• [Exercise prompt] Identify, in the records below, every line where the string "could" appears, and copy each such line.

(Stored data entries)
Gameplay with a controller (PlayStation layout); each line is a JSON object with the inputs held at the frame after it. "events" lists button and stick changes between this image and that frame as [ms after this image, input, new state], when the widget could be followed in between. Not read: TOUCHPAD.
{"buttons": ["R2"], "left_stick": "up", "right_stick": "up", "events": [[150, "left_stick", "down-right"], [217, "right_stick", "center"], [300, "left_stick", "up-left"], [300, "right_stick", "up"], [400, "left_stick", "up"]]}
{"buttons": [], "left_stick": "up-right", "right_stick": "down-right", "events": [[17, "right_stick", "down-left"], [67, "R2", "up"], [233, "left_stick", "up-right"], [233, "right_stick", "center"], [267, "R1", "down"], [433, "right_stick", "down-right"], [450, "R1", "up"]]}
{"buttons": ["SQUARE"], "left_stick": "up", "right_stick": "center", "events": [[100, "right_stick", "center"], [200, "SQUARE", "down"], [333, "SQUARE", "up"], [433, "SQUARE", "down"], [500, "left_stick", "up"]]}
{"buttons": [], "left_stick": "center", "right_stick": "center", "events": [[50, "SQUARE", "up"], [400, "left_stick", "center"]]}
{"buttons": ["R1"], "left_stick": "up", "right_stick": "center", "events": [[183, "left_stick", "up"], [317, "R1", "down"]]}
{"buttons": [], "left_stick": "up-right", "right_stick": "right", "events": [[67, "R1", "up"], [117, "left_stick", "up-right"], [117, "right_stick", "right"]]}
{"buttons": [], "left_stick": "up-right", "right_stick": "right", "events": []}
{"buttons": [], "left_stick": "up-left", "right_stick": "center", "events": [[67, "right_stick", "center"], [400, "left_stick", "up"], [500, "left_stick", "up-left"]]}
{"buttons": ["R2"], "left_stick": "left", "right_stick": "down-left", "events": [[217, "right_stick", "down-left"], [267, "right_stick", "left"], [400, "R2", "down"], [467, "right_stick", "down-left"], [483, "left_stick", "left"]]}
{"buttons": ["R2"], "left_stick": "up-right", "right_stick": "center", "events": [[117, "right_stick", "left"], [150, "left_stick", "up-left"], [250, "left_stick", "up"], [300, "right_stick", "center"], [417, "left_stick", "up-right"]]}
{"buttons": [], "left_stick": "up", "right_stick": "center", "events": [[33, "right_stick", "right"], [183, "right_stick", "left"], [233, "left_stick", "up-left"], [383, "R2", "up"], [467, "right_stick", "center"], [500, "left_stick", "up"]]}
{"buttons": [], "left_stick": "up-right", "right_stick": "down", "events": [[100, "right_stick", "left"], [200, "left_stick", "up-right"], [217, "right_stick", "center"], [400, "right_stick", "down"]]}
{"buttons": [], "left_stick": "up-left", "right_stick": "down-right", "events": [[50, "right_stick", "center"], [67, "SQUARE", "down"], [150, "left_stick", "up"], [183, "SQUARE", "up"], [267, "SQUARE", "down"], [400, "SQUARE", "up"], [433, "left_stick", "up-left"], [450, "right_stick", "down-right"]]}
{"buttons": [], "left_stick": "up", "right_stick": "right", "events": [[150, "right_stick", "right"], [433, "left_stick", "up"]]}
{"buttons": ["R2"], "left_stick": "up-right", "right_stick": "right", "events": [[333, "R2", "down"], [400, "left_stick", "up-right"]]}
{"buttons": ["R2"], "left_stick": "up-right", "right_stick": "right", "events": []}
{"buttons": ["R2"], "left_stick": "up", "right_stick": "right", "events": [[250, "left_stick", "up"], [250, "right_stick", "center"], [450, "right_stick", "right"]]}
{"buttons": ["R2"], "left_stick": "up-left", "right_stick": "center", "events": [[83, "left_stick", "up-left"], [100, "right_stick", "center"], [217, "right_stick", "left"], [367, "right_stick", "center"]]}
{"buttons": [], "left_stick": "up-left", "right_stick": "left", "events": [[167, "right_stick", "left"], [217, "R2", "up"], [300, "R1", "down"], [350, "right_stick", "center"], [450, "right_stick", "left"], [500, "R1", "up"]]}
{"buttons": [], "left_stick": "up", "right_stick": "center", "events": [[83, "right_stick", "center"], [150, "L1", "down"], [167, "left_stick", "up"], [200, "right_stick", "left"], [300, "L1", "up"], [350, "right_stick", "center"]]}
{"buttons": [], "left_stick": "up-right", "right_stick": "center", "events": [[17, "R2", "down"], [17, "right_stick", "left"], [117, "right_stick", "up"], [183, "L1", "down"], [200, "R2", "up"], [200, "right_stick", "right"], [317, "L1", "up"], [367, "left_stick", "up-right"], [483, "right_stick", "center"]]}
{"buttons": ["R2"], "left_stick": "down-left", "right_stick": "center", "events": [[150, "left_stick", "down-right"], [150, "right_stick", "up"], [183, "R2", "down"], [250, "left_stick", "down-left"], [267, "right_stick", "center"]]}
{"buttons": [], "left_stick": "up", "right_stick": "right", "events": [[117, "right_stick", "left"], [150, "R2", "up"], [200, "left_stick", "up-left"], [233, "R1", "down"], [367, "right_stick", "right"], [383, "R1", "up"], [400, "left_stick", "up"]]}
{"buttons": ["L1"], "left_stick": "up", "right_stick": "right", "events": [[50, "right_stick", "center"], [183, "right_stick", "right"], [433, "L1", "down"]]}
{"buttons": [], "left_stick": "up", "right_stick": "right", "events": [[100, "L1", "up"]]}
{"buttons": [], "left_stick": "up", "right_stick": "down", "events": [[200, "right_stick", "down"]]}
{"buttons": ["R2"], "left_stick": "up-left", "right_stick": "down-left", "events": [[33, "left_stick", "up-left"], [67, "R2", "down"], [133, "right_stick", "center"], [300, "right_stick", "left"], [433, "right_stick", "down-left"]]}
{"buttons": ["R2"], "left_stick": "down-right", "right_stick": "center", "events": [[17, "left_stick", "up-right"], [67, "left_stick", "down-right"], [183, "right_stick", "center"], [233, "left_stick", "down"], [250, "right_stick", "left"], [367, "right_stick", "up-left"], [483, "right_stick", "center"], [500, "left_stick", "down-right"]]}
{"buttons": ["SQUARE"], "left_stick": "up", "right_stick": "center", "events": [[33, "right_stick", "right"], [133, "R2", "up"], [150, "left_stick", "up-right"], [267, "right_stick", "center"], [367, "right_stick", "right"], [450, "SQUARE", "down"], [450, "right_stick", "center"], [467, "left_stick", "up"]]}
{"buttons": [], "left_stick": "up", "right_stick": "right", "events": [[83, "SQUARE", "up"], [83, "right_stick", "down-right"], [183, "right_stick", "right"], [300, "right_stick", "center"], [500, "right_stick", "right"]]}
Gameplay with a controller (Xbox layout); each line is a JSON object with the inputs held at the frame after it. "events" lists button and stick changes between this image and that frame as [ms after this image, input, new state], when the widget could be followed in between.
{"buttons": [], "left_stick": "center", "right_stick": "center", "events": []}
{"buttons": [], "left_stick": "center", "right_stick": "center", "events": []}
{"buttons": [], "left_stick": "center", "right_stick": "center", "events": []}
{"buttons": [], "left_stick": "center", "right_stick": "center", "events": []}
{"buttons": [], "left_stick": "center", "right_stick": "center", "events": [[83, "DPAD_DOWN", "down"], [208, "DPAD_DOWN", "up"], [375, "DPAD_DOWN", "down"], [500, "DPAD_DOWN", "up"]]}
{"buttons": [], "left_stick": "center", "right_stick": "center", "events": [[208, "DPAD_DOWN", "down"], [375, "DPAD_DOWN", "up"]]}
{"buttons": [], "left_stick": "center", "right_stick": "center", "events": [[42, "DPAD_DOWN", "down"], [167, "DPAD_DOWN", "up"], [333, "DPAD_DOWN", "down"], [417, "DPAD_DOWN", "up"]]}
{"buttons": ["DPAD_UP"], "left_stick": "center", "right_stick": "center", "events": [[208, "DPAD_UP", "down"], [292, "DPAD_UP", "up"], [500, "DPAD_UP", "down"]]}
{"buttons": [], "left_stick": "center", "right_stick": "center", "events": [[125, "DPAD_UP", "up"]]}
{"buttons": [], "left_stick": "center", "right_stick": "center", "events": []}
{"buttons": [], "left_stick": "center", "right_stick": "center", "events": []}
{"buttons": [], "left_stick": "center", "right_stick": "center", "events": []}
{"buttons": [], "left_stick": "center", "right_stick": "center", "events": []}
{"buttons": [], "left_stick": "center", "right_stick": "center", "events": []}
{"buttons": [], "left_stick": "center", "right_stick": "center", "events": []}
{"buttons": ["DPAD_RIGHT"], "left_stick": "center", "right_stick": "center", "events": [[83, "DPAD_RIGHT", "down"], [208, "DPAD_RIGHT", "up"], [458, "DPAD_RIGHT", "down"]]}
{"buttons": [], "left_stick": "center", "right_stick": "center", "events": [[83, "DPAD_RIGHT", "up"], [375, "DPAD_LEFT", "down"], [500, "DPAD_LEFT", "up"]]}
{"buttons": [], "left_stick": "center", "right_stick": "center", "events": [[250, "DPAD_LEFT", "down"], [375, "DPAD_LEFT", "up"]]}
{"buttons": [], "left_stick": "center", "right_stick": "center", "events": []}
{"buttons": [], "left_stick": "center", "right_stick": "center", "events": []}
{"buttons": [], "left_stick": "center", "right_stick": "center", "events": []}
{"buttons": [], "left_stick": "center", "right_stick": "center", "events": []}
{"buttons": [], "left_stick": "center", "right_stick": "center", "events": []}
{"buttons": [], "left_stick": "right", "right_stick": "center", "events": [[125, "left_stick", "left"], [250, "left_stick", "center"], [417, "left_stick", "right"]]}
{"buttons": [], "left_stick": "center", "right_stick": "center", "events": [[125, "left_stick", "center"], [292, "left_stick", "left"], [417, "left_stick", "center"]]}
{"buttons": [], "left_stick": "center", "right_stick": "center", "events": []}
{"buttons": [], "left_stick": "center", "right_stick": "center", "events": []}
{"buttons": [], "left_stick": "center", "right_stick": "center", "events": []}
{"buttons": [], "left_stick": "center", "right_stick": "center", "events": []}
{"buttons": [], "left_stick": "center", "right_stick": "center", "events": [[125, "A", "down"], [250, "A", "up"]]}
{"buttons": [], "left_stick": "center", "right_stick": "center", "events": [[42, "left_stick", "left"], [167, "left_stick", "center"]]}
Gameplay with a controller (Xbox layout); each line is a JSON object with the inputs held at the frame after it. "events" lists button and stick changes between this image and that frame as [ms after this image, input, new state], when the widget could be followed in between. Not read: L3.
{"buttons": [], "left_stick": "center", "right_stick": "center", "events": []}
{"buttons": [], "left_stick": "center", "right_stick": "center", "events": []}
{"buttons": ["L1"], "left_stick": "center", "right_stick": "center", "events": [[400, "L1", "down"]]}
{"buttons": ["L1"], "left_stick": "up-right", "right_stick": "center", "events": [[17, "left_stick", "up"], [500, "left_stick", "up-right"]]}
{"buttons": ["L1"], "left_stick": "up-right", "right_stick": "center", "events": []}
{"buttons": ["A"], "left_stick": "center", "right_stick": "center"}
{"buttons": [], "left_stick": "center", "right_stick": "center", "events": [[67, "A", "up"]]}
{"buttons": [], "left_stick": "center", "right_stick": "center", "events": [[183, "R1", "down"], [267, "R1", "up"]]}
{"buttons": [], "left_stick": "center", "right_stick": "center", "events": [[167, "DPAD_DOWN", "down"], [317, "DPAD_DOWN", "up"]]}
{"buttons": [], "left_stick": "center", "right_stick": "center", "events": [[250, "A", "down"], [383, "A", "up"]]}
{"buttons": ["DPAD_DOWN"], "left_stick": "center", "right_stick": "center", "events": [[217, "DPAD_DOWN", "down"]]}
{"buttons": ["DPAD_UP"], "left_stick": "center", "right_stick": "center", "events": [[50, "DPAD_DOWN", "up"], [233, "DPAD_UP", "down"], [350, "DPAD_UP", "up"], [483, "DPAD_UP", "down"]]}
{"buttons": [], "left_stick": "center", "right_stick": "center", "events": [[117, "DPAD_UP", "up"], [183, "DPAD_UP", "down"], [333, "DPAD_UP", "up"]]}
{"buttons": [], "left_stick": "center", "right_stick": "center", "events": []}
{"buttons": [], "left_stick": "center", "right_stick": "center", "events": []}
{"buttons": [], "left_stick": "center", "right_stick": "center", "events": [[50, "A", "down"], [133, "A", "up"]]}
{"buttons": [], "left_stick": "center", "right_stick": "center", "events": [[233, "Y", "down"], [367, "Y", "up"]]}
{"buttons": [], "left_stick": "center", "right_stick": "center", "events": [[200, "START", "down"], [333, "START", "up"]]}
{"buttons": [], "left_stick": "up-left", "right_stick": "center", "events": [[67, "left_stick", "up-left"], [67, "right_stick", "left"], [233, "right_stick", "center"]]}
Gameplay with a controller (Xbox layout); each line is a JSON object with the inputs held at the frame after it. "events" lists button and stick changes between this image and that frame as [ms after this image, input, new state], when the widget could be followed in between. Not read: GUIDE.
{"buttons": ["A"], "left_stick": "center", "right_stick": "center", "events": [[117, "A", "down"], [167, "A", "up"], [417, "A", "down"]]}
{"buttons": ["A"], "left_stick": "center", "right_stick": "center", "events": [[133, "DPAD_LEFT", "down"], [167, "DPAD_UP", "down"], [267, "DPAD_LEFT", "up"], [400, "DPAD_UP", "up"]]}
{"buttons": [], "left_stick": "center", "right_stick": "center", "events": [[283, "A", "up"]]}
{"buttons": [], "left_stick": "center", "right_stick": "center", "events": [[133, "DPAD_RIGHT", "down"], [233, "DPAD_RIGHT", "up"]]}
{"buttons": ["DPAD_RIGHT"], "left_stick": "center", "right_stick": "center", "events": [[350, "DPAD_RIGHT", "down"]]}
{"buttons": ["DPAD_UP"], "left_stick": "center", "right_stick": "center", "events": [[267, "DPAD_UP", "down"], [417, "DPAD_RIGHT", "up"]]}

• [Solution to the exercise]
Gameplay with a controller (PlayStation layout); each line is a JSON object with the inputs held at the frame after it. "events" lists button and stick changes between this image and that frame as [ms after this image, input, new state], when the widget could be followed in between. Not read: TOUCHPAD.
Gameplay with a controller (Xbox layout); each line is a JSON object with the inputs held at the frame after it. "events" lists button and stick changes between this image and that frame as [ms after this image, input, new state], when the widget could be followed in between.
Gameplay with a controller (Xbox layout); each line is a JSON object with the inputs held at the frame after it. "events" lists button and stick changes between this image and that frame as [ms after this image, input, new state], when the widget could be followed in between. Not read: L3.
Gameplay with a controller (Xbox layout); each line is a JSON object with the inputs held at the frame after it. "events" lists button and stick changes between this image and that frame as [ms after this image, input, new state], when the widget could be followed in between. Not read: GUIDE.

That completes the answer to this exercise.